Mulches benefit both your plants and your soil.  Mulch prevents erosion, conserves water, moderates soil temperature, inhibits weeds and can help prevent soil compaction.  Organic mulches—wood or bark chips, straw, grass clipping, shredded leaves and so forth, break down over time and improve the soil.

Mulches help conserve moisture and prevent erosion, but colored mulches like this are to be avoided

Beware of colored mulches.  At a recent conference, Bill Cullina warned attendees that many colored mulches are made from used wood such as old pallets.  Not knowing where the wood has been or if it has been contaminated, makes these a bad choice.  And inorganic mulches may have some purposes, but eventually weeds will grow up through stones, rubber mulches will leach toxic chemicals, plastic sheeting will tear.

Plants do not know the difference between organic and inorganic fertilizers, but your soil will. Repeated applications of fertilizers, especially those combined with herbicides (Weed N Feed) or insecticides (Weed N Kill???) will kill the micro-organisms in the soil.  Over time soil will become sterile, plants will require more and more fertilizer to grow.  Inorganic fertilizers can be used to supplement the nutrients supplied naturally in healthy soil.  But this means and taking the time and care to use fertilizer only when  and where and as needed.
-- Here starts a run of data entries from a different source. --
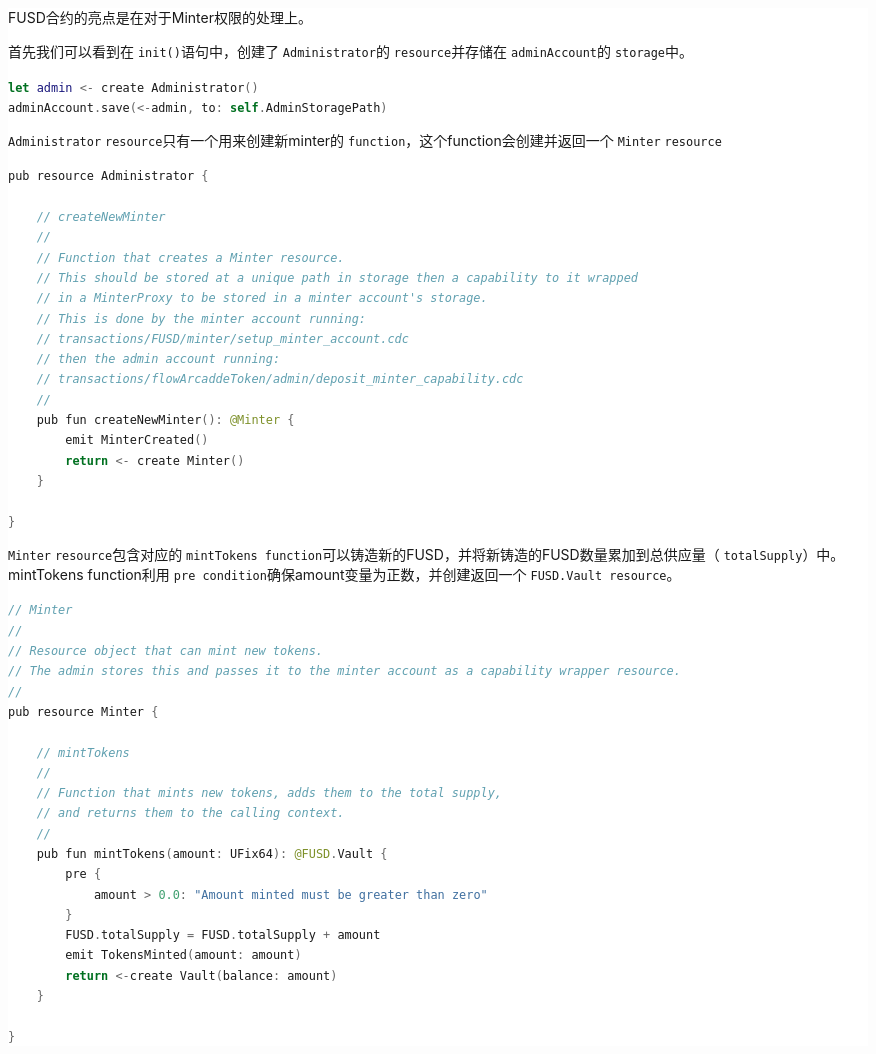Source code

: FUSD合约的亮点是在对于Minter权限的处理上。

首先我们可以看到在 `init()`语句中，创建了 `Administrator`的 `resource`并存储在 `adminAccount`的 `storage`中。

```swift
let admin <- create Administrator()
adminAccount.save(<-admin, to: self.AdminStoragePath)
```

`Administrator` `resource`只有一个用来创建新minter的 `function`，这个function会创建并返回一个 `Minter` `resource`

```swift
pub resource Administrator {

    // createNewMinter
    //
    // Function that creates a Minter resource.
    // This should be stored at a unique path in storage then a capability to it wrapped
    // in a MinterProxy to be stored in a minter account's storage.
    // This is done by the minter account running:
    // transactions/FUSD/minter/setup_minter_account.cdc
    // then the admin account running:
    // transactions/flowArcaddeToken/admin/deposit_minter_capability.cdc
    //
    pub fun createNewMinter(): @Minter {
        emit MinterCreated()
        return <- create Minter()
    }

}
```

`Minter` `resource`包含对应的 `mintTokens function`可以铸造新的FUSD，并将新铸造的FUSD数量累加到总供应量（ `totalSupply`）中。mintTokens function利用 `pre condition`确保amount变量为正数，并创建返回一个 `FUSD.Vault resource`。

```swift
// Minter
//
// Resource object that can mint new tokens.
// The admin stores this and passes it to the minter account as a capability wrapper resource.
//
pub resource Minter {

    // mintTokens
    //
    // Function that mints new tokens, adds them to the total supply,
    // and returns them to the calling context.
    //
    pub fun mintTokens(amount: UFix64): @FUSD.Vault {
        pre {
            amount > 0.0: "Amount minted must be greater than zero"
        }
        FUSD.totalSupply = FUSD.totalSupply + amount
        emit TokensMinted(amount: amount)
        return <-create Vault(balance: amount)
    }

}
```

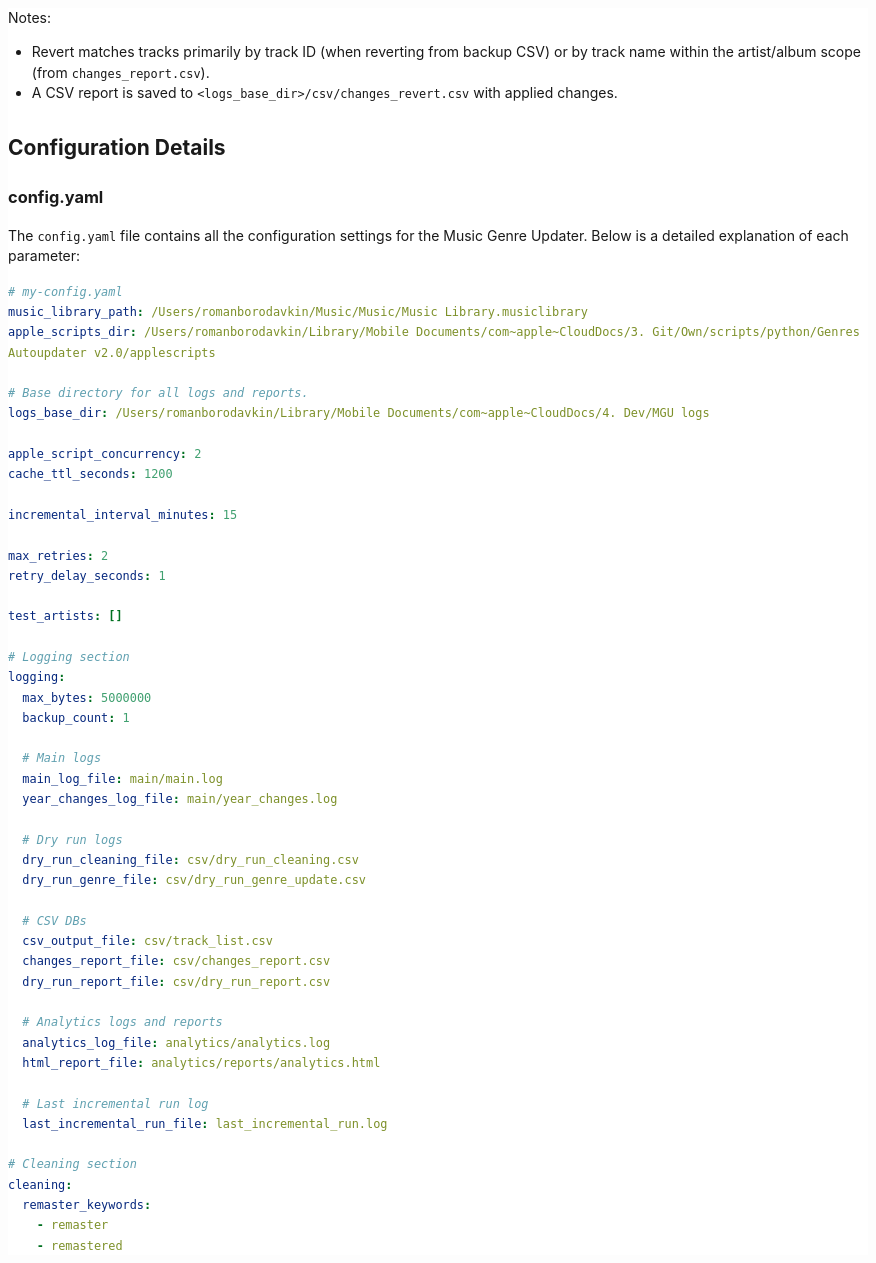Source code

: Notes:

- Revert matches tracks primarily by track ID (when reverting from backup CSV) or by track name within the artist/album
  scope (from `changes_report.csv`).
- A CSV report is saved to `<logs_base_dir>/csv/changes_revert.csv` with applied changes.

## Configuration Details

### config.yaml

The `config.yaml` file contains all the configuration settings for the Music Genre Updater. Below is a detailed
explanation of each parameter:

```yaml
# my-config.yaml
music_library_path: /Users/romanborodavkin/Music/Music/Music Library.musiclibrary
apple_scripts_dir: /Users/romanborodavkin/Library/Mobile Documents/com~apple~CloudDocs/3. Git/Own/scripts/python/Genres Autoupdater v2.0/applescripts

# Base directory for all logs and reports.
logs_base_dir: /Users/romanborodavkin/Library/Mobile Documents/com~apple~CloudDocs/4. Dev/MGU logs

apple_script_concurrency: 2
cache_ttl_seconds: 1200

incremental_interval_minutes: 15

max_retries: 2
retry_delay_seconds: 1

test_artists: []

# Logging section
logging:
  max_bytes: 5000000
  backup_count: 1

  # Main logs
  main_log_file: main/main.log
  year_changes_log_file: main/year_changes.log

  # Dry run logs
  dry_run_cleaning_file: csv/dry_run_cleaning.csv
  dry_run_genre_file: csv/dry_run_genre_update.csv

  # CSV DBs
  csv_output_file: csv/track_list.csv
  changes_report_file: csv/changes_report.csv
  dry_run_report_file: csv/dry_run_report.csv

  # Analytics logs and reports
  analytics_log_file: analytics/analytics.log
  html_report_file: analytics/reports/analytics.html

  # Last incremental run log
  last_incremental_run_file: last_incremental_run.log

# Cleaning section
cleaning:
  remaster_keywords:
    - remaster
    - remastered
```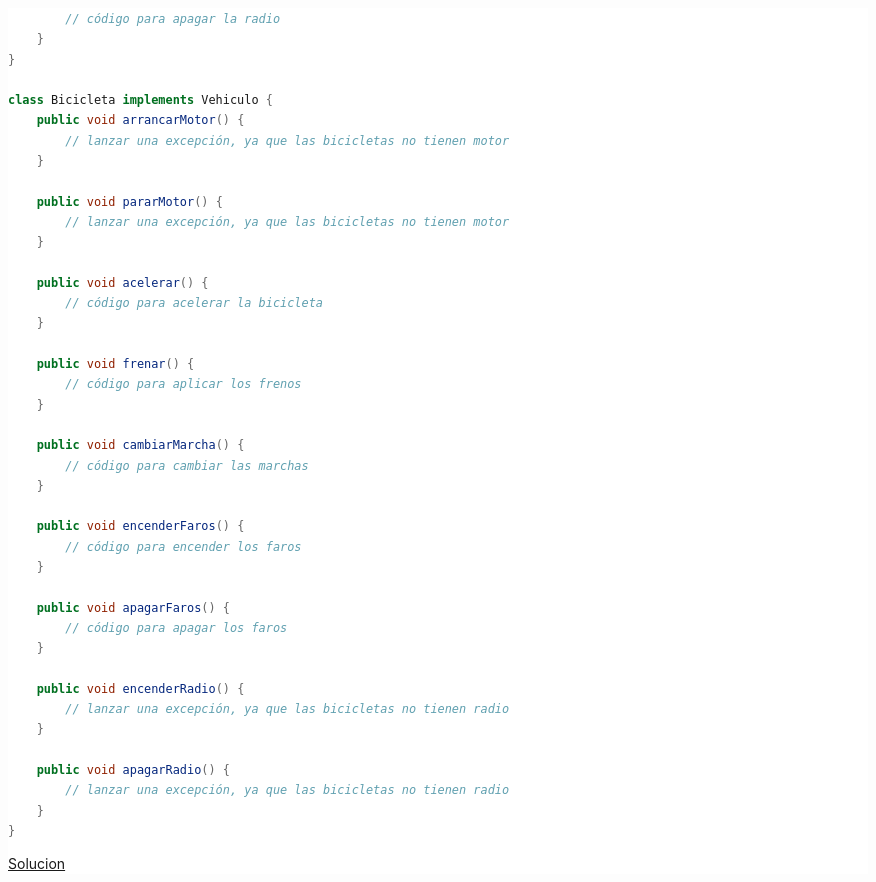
 ```java
        // código para apagar la radio
    }
}

class Bicicleta implements Vehiculo {
    public void arrancarMotor() {
        // lanzar una excepción, ya que las bicicletas no tienen motor
    }

    public void pararMotor() {
        // lanzar una excepción, ya que las bicicletas no tienen motor
    }

    public void acelerar() {
        // código para acelerar la bicicleta
    }

    public void frenar() {
        // código para aplicar los frenos
    }

    public void cambiarMarcha() {
        // código para cambiar las marchas
    }

    public void encenderFaros() {
        // código para encender los faros
    }

    public void apagarFaros() {
        // código para apagar los faros
    }

    public void encenderRadio() {
        // lanzar una excepción, ya que las bicicletas no tienen radio
    }

    public void apagarRadio() {
        // lanzar una excepción, ya que las bicicletas no tienen radio
    }
}
```

[Solucion](https://github.com/algoritmos3ce/Ejercicios/blob/main/src/main/java/PrincipiosDeDise%C3%B1o/Vehiculo/Solucion.md)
There are thousands of types of soil.  What they all have in common is that we can make them better or worse for growing plants by the way we treat them.  Leave your grass clippings on the lawn  and they become fertilizer, not trash.  Mow leaves into the lawn and they too quickly break down into compost.  Make compost from your garden debris and use it to pay back the soil for its never ending work of hosting your gardens.